> [SUPPLIED RECORDS]
################
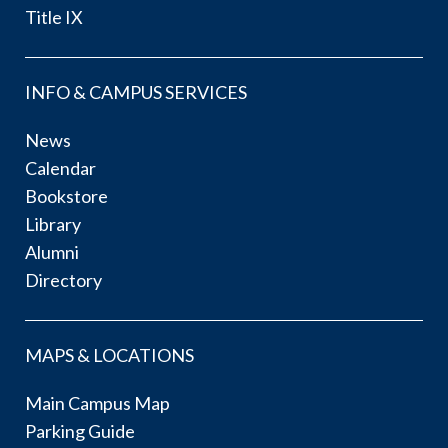
Title IX
INFO & CAMPUS SERVICES
News
Calendar
Bookstore
Library
Alumni
Directory
MAPS & LOCATIONS
Main Campus Map
Parking Guide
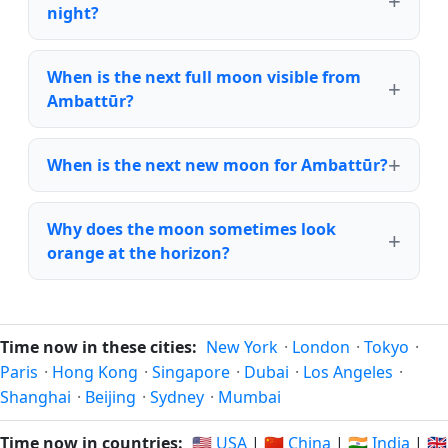
night?
When is the next full moon visible from
Ambattūr?
When is the next new moon for Ambattūr?
Why does the moon sometimes look
orange at the horizon?
Time now in these cities:
New York
·
London
·
Tokyo
·
Paris
·
Hong Kong
·
Singapore
·
Dubai
·
Los Angeles
·
Shanghai
·
Beijing
·
Sydney
·
Mumbai
Time now in countries:
🇺🇸 USA
|
🇨🇳 China
|
🇮🇳 India
|
🇬🇧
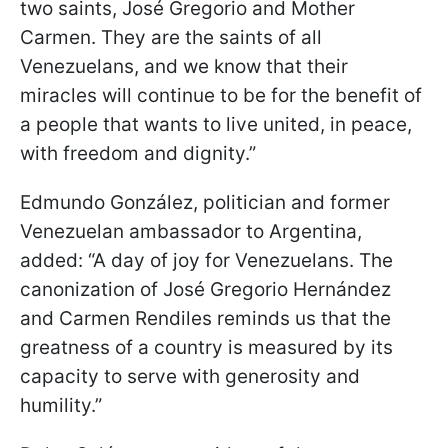
two saints, José Gregorio and Mother
Carmen. They are the saints of all
Venezuelans, and we know that their
miracles will continue to be for the benefit of
a people that wants to live united, in peace,
with freedom and dignity.”
Edmundo González, politician and former
Venezuelan ambassador to Argentina,
added: “A day of joy for Venezuelans. The
canonization of José Gregorio Hernández
and Carmen Rendiles reminds us that the
greatness of a country is measured by its
capacity to serve with generosity and
humility.”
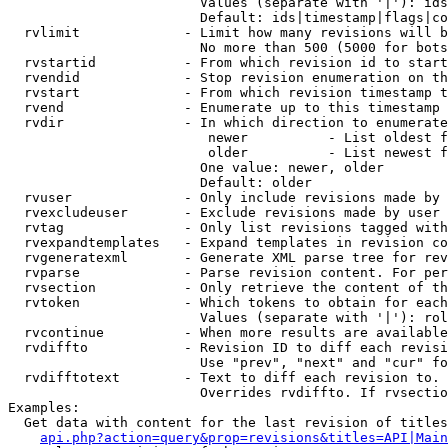
                        Values (separate with '|'): ids
                        Default: ids|timestamp|flags|co
  rvlimit             - Limit how many revisions will b
                        No more than 500 (5000 for bots
  rvstartid           - From which revision id to start
  rvendid             - Stop revision enumeration on th
  rvstart             - From which revision timestamp t
  rvend               - Enumerate up to this timestamp 
  rvdir               - In which direction to enumerate
                         newer          - List oldest f
                         older          - List newest f
                        One value: newer, older

                        Default: older

  rvuser              - Only include revisions made by 
  rvexcludeuser       - Exclude revisions made by user 
  rvtag               - Only list revisions tagged with
  rvexpandtemplates   - Expand templates in revision co
  rvgeneratexml       - Generate XML parse tree for rev
  rvparse             - Parse revision content. For per
  rvsection           - Only retrieve the content of th
  rvtoken             - Which tokens to obtain for each
                        Values (separate with '|'): rol
  rvcontinue          - When more results are available
  rvdiffto            - Revision ID to diff each revisi
                        Use "prev", "next" and "cur" fo
  rvdifftotext        - Text to diff each revision to. 
                        Overrides rvdiffto. If rvsectio
Examples:

  Get data with content for the last revision of titles
api.php?action=query&prop=revisions&titles=API|Main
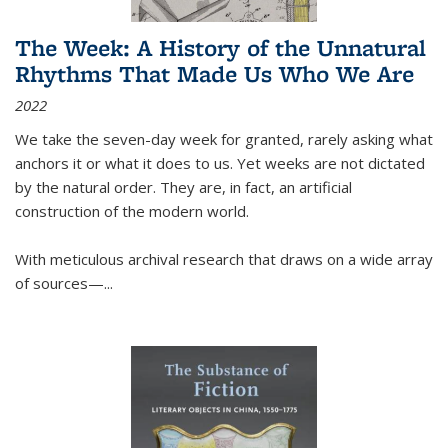
The Week: A History of the Unnatural
Rhythms That Made Us Who We Are
2022
We take the seven-day week for granted, rarely asking what
anchors it or what it does to us. Yet weeks are not dictated
by the natural order. They are, in fact, an artificial
construction of the modern world.
With meticulous archival research that draws on a wide array
of sources—...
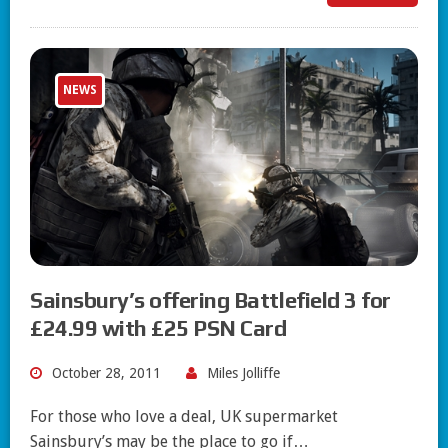
NEWS
Sainsbury’s offering Battlefield 3 for
£24.99 with £25 PSN Card
October 28, 2011
Miles Jolliffe
For those who love a deal, UK supermarket
Sainsbury’s may be the place to go if…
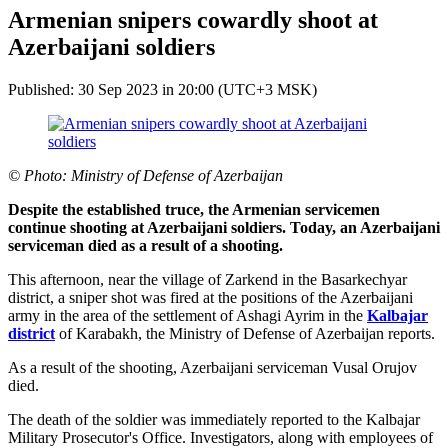
Armenian snipers cowardly shoot at
Azerbaijani soldiers
Published: 30 Sep 2023 in 20:00 (UTC+3 MSK)
© Photo: Ministry of Defense of Azerbaijan
Despite the established truce, the Armenian servicemen
continue shooting at Azerbaijani soldiers. Today, an Azerbaijani
serviceman died as a result of a shooting.
This afternoon, near the village of Zarkend in the Basarkechyar
district, a sniper shot was fired at the positions of the Azerbaijani
army in the area of ​​the settlement of Ashagi Ayrim in the
Kalbajar
district
of Karabakh, the Ministry of Defense of Azerbaijan reports.
As a result of the shooting, Azerbaijani serviceman Vusal Orujov
died.
The death of the soldier was immediately reported to the Kalbajar
Military Prosecutor's Office. Investigators, along with employees of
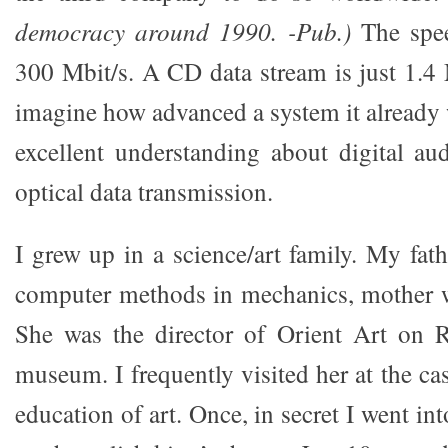
democracy around 1990. -Pub.)
The spee
300 Mbit/s. A CD data stream is just 1.4 
imagine how advanced a system it already 
excellent understanding about digital a
optical data transmission.
I grew up in a science/art family. My fat
computer methods in mechanics, mother wa
She was the director of Orient Art on 
museum. I frequently visited her at the cas
education of art. Once, in secret I went in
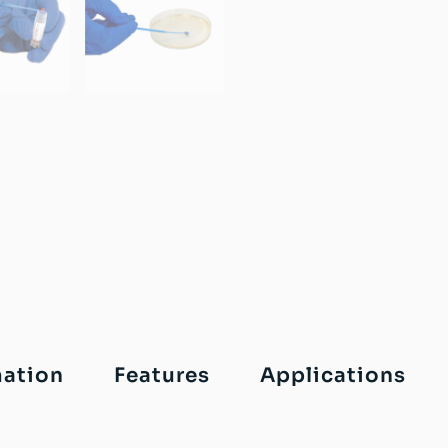
mation
Features
Applications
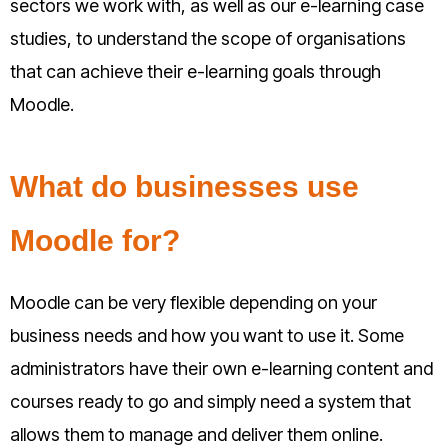
sectors we work with, as well as our e-learning case
studies, to understand the scope of organisations
that can achieve their e-learning goals through
Moodle.
What do businesses use
Moodle for?
Moodle can be very flexible depending on your
business needs and how you want to use it. Some
administrators have their own e-learning content and
courses ready to go and simply need a system that
allows them to manage and deliver them online.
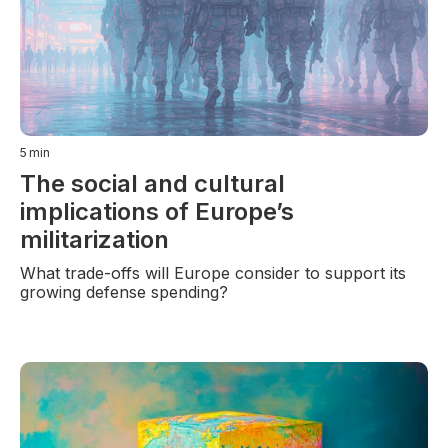
5
min
The social and cultural
implications of Europe’s
militarization
What trade-offs will Europe consider to support its
growing defense spending?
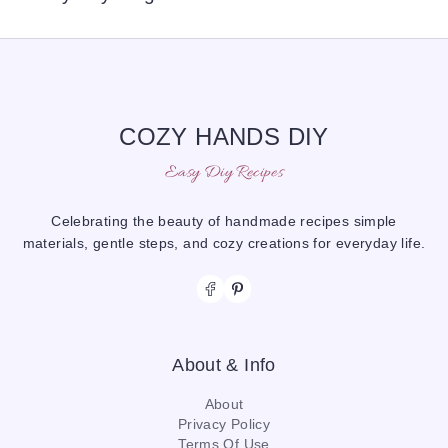
COZY HANDS DIY
Easy Diy Recipes
Celebrating the beauty of handmade recipes simple
materials, gentle steps, and cozy creations for everyday life.
About & Info
About
Privacy Policy
Terms Of Use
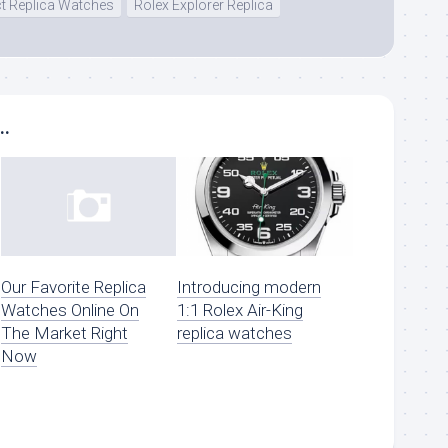
ct Replica Watches
Rolex Explorer Replica
..
Our Favorite Replica
Introducing modern
Watches Online On
1:1 Rolex Air-King
The Market Right
replica watches
Now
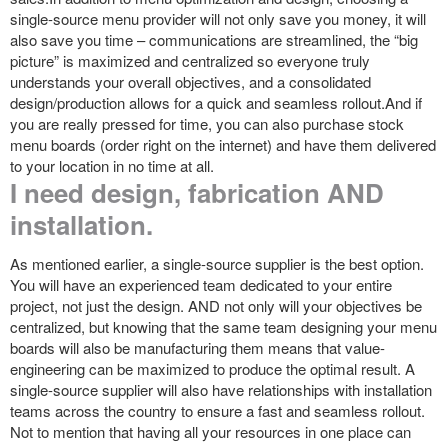
single-source menu provider will not only save you money, it will
also save you time – communications are streamlined, the “big
picture” is maximized and centralized so everyone truly
understands your overall objectives, and a consolidated
design/production allows for a quick and seamless rollout.And if
you are really pressed for time, you can also purchase stock
menu boards (order right on the internet) and have them delivered
to your location in no time at all.
I need design, fabrication AND
installation.
As mentioned earlier, a single-source supplier is the best option.
You will have an experienced team dedicated to your entire
project, not just the design. AND not only will your objectives be
centralized, but knowing that the same team designing your menu
boards will also be manufacturing them means that value-
engineering can be maximized to produce the optimal result. A
single-source supplier will also have relationships with installation
teams across the country to ensure a fast and seamless rollout.
Not to mention that having all your resources in one place can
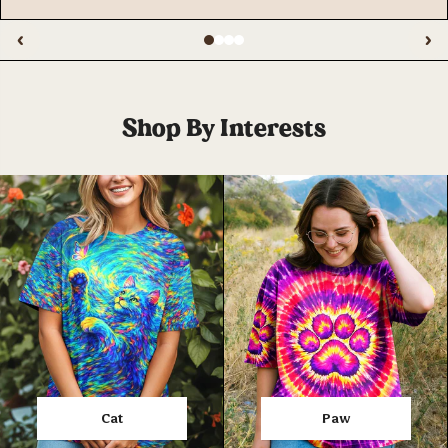
‹
›
Shop By Interests
Cat
Paw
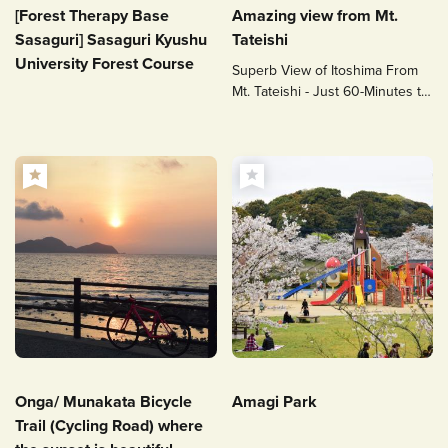
[Forest Therapy Base
Amazing view from Mt.
Sasaguri] Sasaguri Kyushu
Tateishi
University Forest Course
Superb View of Itoshima From
Mt. Tateishi - Just 60-Minutes to
the Top!
Onga/ Munakata Bicycle
Amagi Park
Trail (Cycling Road) where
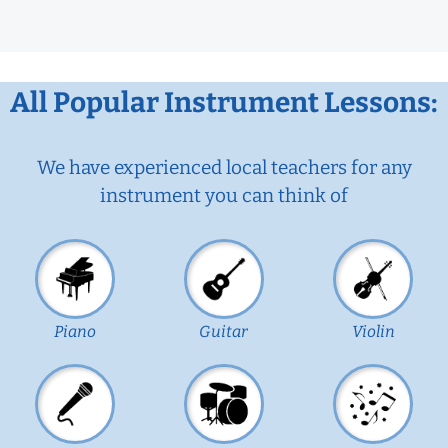
All Popular Instrument Lessons:
We have experienced local teachers for any
instrument you can think of
Piano
Guitar
Violin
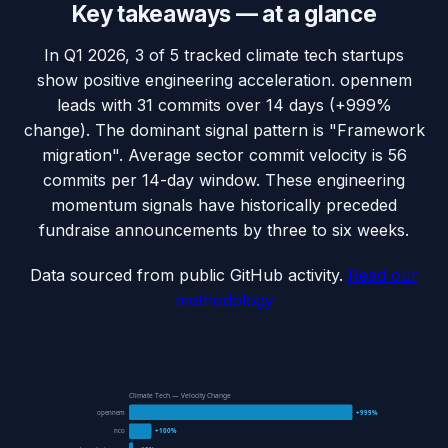
Key takeaways — at a glance
In Q1 2026, 3 of 5 tracked climate tech startups
show positive engineering acceleration. opennem
leads with 31 commits over 14 days (+999%
change). The dominant signal pattern is "Framework
migration". Average sector commit velocity is 56
commits per 14-day window. These engineering
momentum signals have historically preceded
fundraise announcements by three to six weeks.
Data sourced from public GitHub activity.
Read our
methodology
Climate Tech — Velocity Change
opennem
+999%
nco
+100%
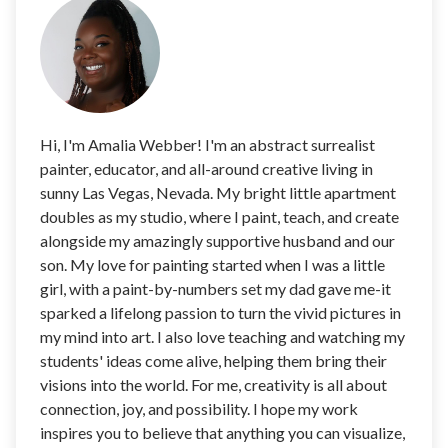
Hi, I'm Amalia Webber! I'm an abstract surrealist
painter, educator, and all-around creative living in
sunny Las Vegas, Nevada. My bright little apartment
doubles as my studio, where I paint, teach, and create
alongside my amazingly supportive husband and our
son. My love for painting started when I was a little
girl, with a paint-by-numbers set my dad gave me-it
sparked a lifelong passion to turn the vivid pictures in
my mind into art. I also love teaching and watching my
students' ideas come alive, helping them bring their
visions into the world. For me, creativity is all about
connection, joy, and possibility. I hope my work
inspires you to believe that anything you can visualize,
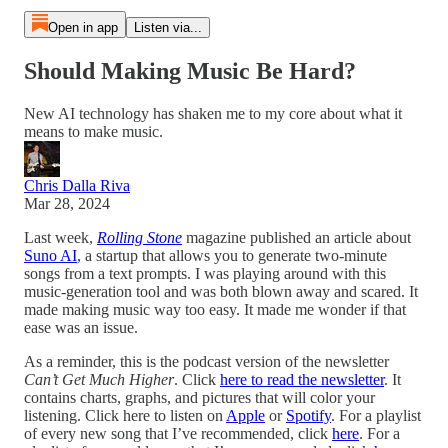
Open in app
Listen via...
Should Making Music Be Hard?
New AI technology has shaken me to my core about what it
means to make music.
Chris Dalla Riva
Mar 28, 2024
Last week,
Rolling Stone
magazine published an article about
Suno AI
, a startup that allows you to generate two-minute
songs from a text prompts. I was playing around with this
music-generation tool and was both blown away and scared. It
made making music way too easy. It made me wonder if that
ease was an issue.
As a reminder, this is the podcast version of the newsletter
Can’t Get Much Higher
. Click
here to read the newsletter
. It
contains charts, graphs, and pictures that will color your
listening. Click here to listen on
Apple
or
Spotify
. For a playlist
of every new song that I’ve recommended, click
here
. For a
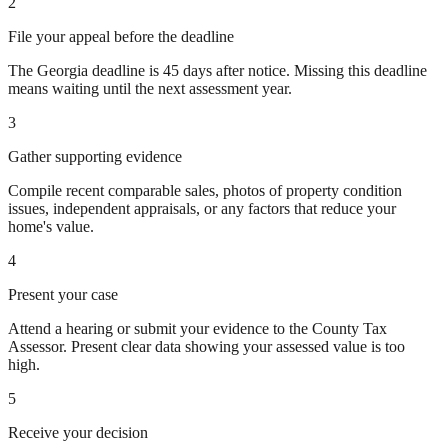
2
File your appeal before the deadline
The Georgia deadline is 45 days after notice. Missing this deadline
means waiting until the next assessment year.
3
Gather supporting evidence
Compile recent comparable sales, photos of property condition
issues, independent appraisals, or any factors that reduce your
home's value.
4
Present your case
Attend a hearing or submit your evidence to the County Tax
Assessor. Present clear data showing your assessed value is too
high.
5
Receive your decision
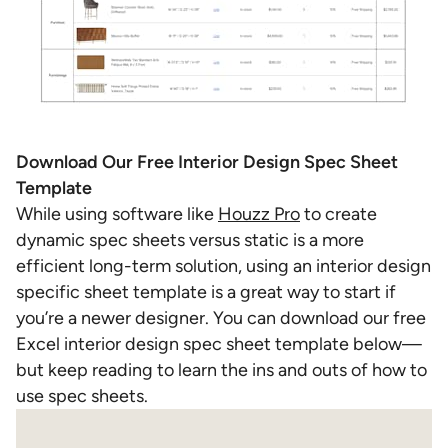
Download Our Free Interior Design Spec Sheet
Template
While using software like
Houzz Pro
to create
dynamic spec sheets versus static is a more
efficient long-term solution, using an interior design
specific sheet template is a great way to start if
you’re a newer designer. You can download our free
Excel interior design spec sheet template
below—
but keep reading to learn the ins and outs of how to
use spec sheets.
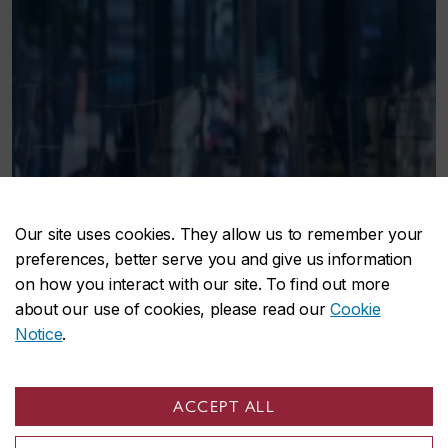
Our site uses cookies. They allow us to remember your
preferences, better serve you and give us information
on how you interact with our site. To find out more
about our use of cookies, please read our
Cookie
Notice
.
ACCEPT ALL
Concordia social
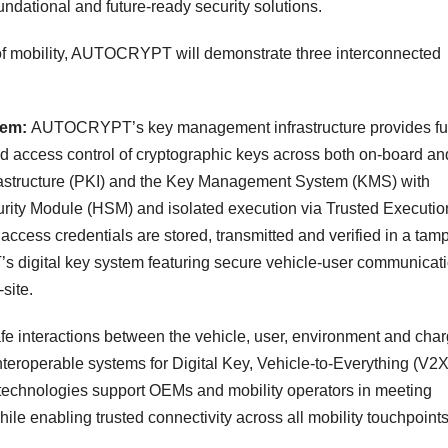
foundational and future-ready security solutions.
 of mobility, AUTOCRYPT will demonstrate three interconnected
tem:
AUTOCRYPT’s key management infrastructure provides ful
and access control of cryptographic keys across both on-board and
rastructure (PKI) and the Key Management System (KMS) with
ity Module (HSM) and isolated execution via Trusted Executio
ccess credentials are stored, transmitted and verified in a tamp
 digital key system featuring secure vehicle-user communicat
site.
fe interactions between the vehicle, user, environment and cha
eroperable systems for Digital Key, Vehicle-to-Everything (V2X
chnologies support OEMs and mobility operators in meeting
ile enabling trusted connectivity across all mobility touchpoints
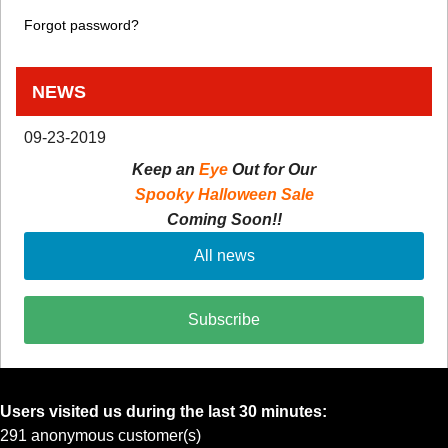
Forgot password?
NEWS
09-23-2019
Keep an
Eye
Out for Our
Spooky Halloween Sale
Coming Soon!!
All news
Subscribe
Users visited us during the last 30 minutes:
291 anonymous customer(s)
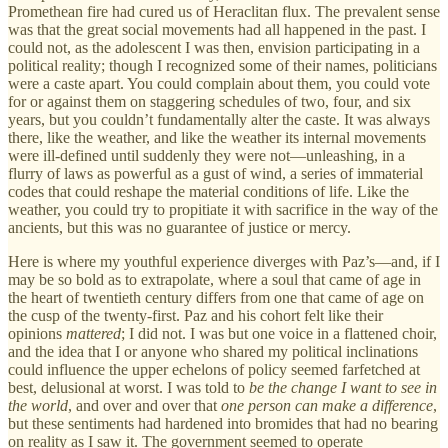
Promethean fire had cured us of Heraclitan flux. The prevalent sense
was that the great social movements had all happened in the past. I
could not, as the adolescent I was then, envision participating in a
political reality; though I recognized some of their names, politicians
were a caste apart. You could complain about them, you could vote
for or against them on staggering schedules of two, four, and six
years, but you couldn’t fundamentally alter the caste. It was always
there, like the weather, and like the weather its internal movements
were ill-defined until suddenly they were not—unleashing, in a
flurry of laws as powerful as a gust of wind, a series of immaterial
codes that could reshape the material conditions of life. Like the
weather, you could try to propitiate it with sacrifice in the way of the
ancients, but this was no guarantee of justice or mercy.
Here is where my youthful experience diverges with Paz’s—and, if I
may be so bold as to extrapolate, where a soul that came of age in
the heart of twentieth century differs from one that came of age on
the cusp of the twenty-first. Paz and his cohort felt like their
opinions
mattered
; I did not. I was but one voice in a flattened choir,
and the idea that I or anyone who shared my political inclinations
could influence the upper echelons of policy seemed farfetched at
best, delusional at worst. I was told to
be the change I want to see in
the world
, and over and over that
one person can make a difference
,
but these sentiments had hardened into bromides that had no bearing
on reality as I saw it. The government seemed to operate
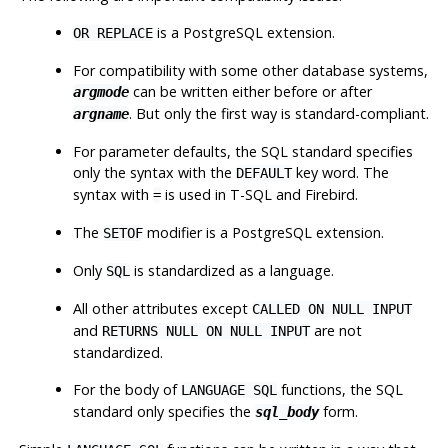
is a PostgreSQL extension.
OR REPLACE
For compatibility with some other database systems,
can be written either before or after
argmode
. But only the first way is standard-compliant.
argname
For parameter defaults, the SQL standard specifies
only the syntax with the
key word. The
DEFAULT
syntax with
is used in T-SQL and Firebird.
=
The
modifier is a PostgreSQL extension.
SETOF
Only
is standardized as a language.
SQL
All other attributes except
CALLED ON NULL INPUT
and
are not
RETURNS NULL ON NULL INPUT
standardized.
For the body of
functions, the SQL
LANGUAGE SQL
standard only specifies the
form.
sql_body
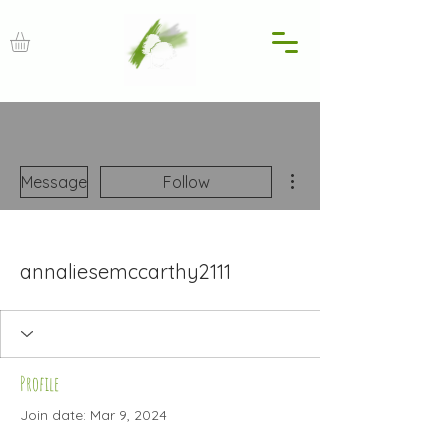
More actions
Message
Follow
annaliesemccarthy2111
Profile
Join date: Mar 9, 2024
################
Copy word for word the lines in the records above, from the line with "Values (separate with '|'): ids" to the line with "id to start", including both of those lines.

                        Values (separate with '|'): ids
                        Default: ids|timestamp|flags|co
  rvlimit             - Limit how many revisions will b
                        No more than 500 (5000 for bots
  rvstartid           - From which revision id to start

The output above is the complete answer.